◆ **DATASET EXCERPTS**

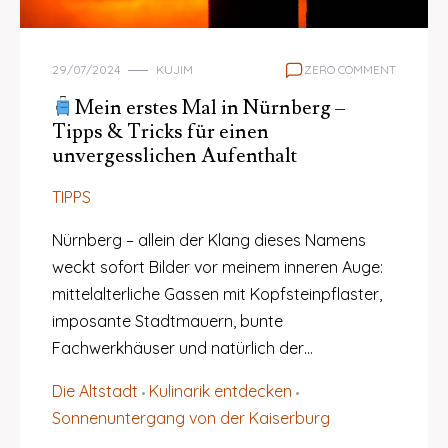
29/07/2024
KUJIM
ZERO COMMENT
Mein erstes Mal in Nürnberg –
Tipps & Tricks für einen
unvergesslichen Aufenthalt
TIPPS
Nürnberg – allein der Klang dieses Namens
weckt sofort Bilder vor meinem inneren Auge:
mittelalterliche Gassen mit Kopfsteinpflaster,
imposante Stadtmauern, bunte
Fachwerkhäuser und natürlich der…
Die Altstadt
Kulinarik entdecken
Sonnenuntergang von der Kaiserburg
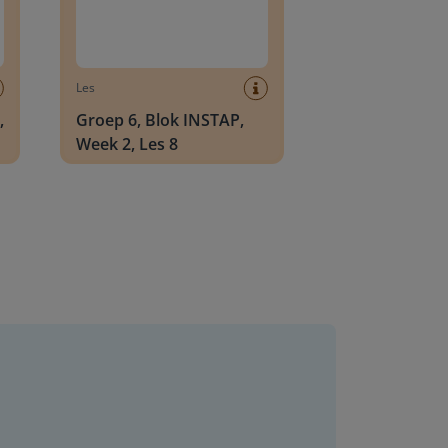
Les
,
Groep 6, Blok INSTAP,
Week 2, Les 8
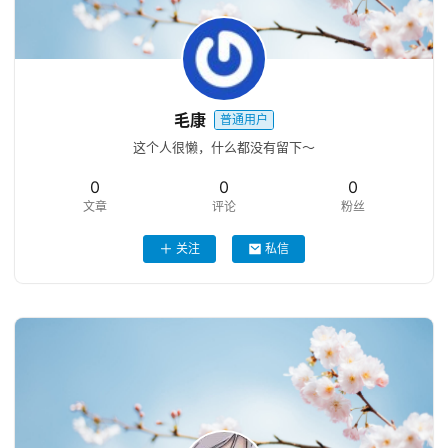
毛康
普通用户
这个人很懒，什么都没有留下～
0
0
0
文章
评论
粉丝
关注
私信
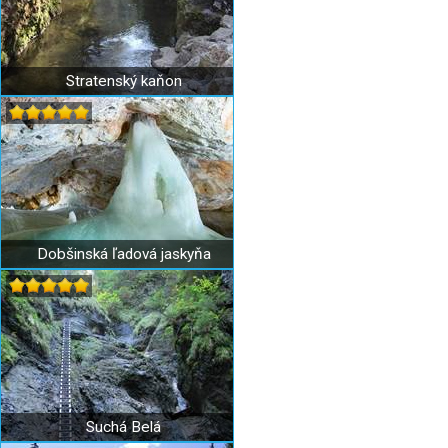
Stratenský kaňon
Dobšinská ľadová jaskyňa
Suchá Belá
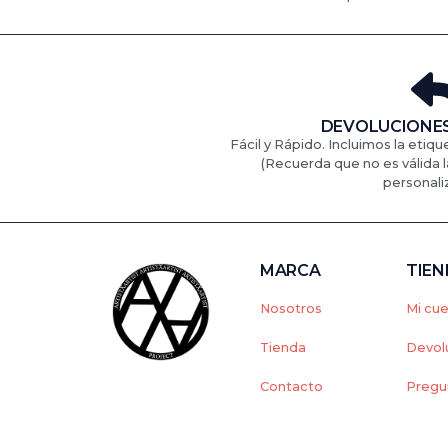
DEVOLUCIONES
Fácil y Rápido. Incluimos la etiqu
(Recuerda que no es válida l
personali
MARCA
TIE
Nosotros
Mi cu
Tienda
Devol
Contacto
Pregu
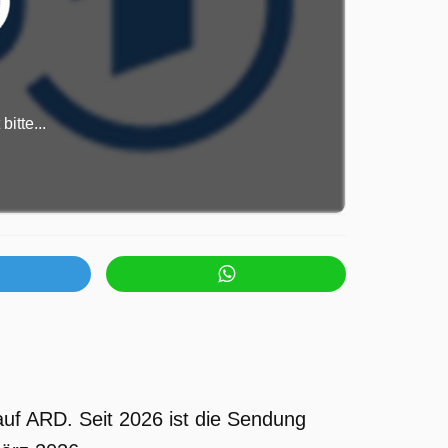
itte...
uf ARD. Seit 2026 ist die Sendung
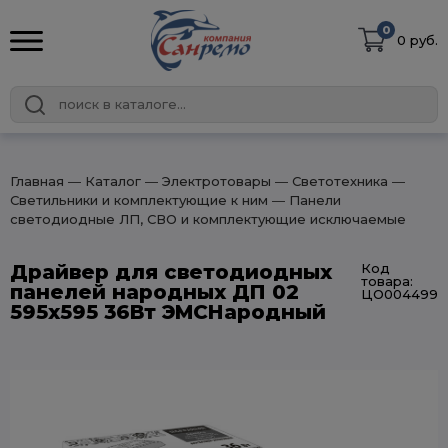
0
0 руб.
Главная
― Каталог
― Электротовары
― Светотехника
―
Светильники и комплектующие к ним
― Панели
светодиодные ЛП, СВО и комплектующие исключаемые
Драйвер для светодиодных
Код
товара:
панелей народных ДП 02
ЦО004499
595х595 36Вт ЭMCНародный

◆ **WHAT YOU SHOULD DO**
Give the count of lines in the listing that hold "комплектующие", and write nothing beyond it.

◆ **TASK ANSWER**
2